--- DOCUMENT EXTRACT Enclosed Below ---

CNNs have a large number of hyperparameters, such as input
image patch size, number of layers, number of filters, size of
filters, and parameters for training. The tuning of these hyperparameters
is essential to obtain good performance for a specific
task. The patch size of the input for CNN, the filter size and
pooling stride of the first convolution layer, and the size of
the filters have been tuned to maximize performance in this
study. Exhaustive searching of the best combination of hyperparameters
is very time consuming. In this experiment, the
hyperparameters are tuned in two steps. First, the input image
patch size and filter sizes are tuned using only three images,
each of which is used for training, validation, and training.
Then, the numbers of filters and layers are tuned on the full
data set using the size of input image patch and the size of filters
from the last step.
The patch size of the input image and the filter size are
related with the intrinsic scale and complexity of the problem.
In the tuning experiment, different patch sizes were tested. The
patch size was found to have an impact on the results with
most of the differences coming from the banding effect and
melt surfaces. A patch size of 41 showed the least banding
effect and ice concentration underestimation, which might be
caused by melt conditions, and was therefore adopted. CNN
models with smaller patch size tend to underestimate ice concentration.
Intuitively, the strength and the small-scale texture
of the backscatter of a melt pond are very similar to calm
water [33]; thus, the correct identification of melt ice needs
more information from its neighborhood in the image. A small
patch size causes confusion between melt and water due to this
lack of enough supporting neighborhood information. Using
patch size over 41 does not lead to improved performance.
Similarly, larger patch size also benefits the recognition of
wind-roughened water. If the banding effect were to be totally
removed from the image, the optimal patch size might be
different. Our tuning experiments suggest that the model is not
very sensitive to the selection of other parameters as long as the
model is large enough (sufficient number of filters and layers).
The image analyses are subsampled because their spatial resolution
is much coarser than the SAR images, which introduces
representation errors. It would be beneficial to model the errors
explicitly [35], although the CNN is relatively robust to training
sample errors [17]. Another benefit of the CNN is that it is

--- End of Enclosed DOCUMENT EXTRACT ---
--- DATA TO EXAMINE Enclosed Below ---

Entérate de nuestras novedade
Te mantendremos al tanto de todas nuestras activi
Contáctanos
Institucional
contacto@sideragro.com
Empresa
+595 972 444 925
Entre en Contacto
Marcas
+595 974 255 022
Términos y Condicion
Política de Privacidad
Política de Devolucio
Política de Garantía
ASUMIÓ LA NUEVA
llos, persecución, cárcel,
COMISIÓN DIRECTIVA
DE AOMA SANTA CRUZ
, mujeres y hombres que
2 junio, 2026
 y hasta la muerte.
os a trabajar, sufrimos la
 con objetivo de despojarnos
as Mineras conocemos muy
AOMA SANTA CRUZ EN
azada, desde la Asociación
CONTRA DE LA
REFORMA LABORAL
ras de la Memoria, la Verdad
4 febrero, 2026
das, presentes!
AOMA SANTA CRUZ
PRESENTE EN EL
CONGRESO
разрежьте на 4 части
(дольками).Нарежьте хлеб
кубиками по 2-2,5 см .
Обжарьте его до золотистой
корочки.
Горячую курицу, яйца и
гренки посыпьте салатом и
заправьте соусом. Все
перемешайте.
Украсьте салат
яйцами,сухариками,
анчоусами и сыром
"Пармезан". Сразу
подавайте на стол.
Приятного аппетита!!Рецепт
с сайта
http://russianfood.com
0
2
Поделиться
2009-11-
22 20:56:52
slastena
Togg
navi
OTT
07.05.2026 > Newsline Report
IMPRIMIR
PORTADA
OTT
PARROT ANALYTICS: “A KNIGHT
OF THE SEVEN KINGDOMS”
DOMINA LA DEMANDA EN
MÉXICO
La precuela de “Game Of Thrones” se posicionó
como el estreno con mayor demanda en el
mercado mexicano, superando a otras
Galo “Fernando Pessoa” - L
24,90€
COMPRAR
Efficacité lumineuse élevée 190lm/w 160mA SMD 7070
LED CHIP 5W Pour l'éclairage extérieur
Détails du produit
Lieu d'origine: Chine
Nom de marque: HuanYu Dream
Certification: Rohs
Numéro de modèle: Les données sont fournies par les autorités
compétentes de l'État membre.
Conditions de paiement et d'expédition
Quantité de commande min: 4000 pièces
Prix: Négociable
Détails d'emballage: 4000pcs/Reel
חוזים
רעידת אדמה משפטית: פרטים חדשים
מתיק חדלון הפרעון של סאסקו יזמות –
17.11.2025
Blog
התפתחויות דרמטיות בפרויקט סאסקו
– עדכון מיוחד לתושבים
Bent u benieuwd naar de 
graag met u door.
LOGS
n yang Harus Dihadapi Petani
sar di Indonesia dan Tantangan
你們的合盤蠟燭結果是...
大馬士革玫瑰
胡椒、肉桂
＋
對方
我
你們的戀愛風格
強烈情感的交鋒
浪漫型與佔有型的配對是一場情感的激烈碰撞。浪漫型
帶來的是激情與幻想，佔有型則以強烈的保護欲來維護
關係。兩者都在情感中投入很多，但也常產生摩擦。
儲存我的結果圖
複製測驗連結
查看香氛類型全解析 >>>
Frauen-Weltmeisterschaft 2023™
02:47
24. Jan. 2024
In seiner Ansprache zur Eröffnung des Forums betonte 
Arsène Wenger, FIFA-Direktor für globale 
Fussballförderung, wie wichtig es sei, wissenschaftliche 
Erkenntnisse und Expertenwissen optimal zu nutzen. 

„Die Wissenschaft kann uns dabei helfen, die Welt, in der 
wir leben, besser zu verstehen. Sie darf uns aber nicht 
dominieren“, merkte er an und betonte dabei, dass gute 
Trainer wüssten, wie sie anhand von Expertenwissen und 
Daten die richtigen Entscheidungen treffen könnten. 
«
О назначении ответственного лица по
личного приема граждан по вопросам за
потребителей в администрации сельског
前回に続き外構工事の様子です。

--- End of Enclosed DATA TO EXAMINE ---

§ ABOUT THIS TASK
Quote the passage on CNN hyperparameter tuning word for word, starting with "Similarly, larger patch" and going on through "filters and layers).". Work only from the passage on CNN hyperparameter tuning.

§ FINAL ANSWER
Similarly, larger patch size also benefits the recognition of
wind-roughened water. If the banding effect were to be totally
removed from the image, the optimal patch size might be
different. Our tuning experiments suggest that the model is not
very sensitive to the selection of other parameters as long as the
model is large enough (sufficient number of filters and layers).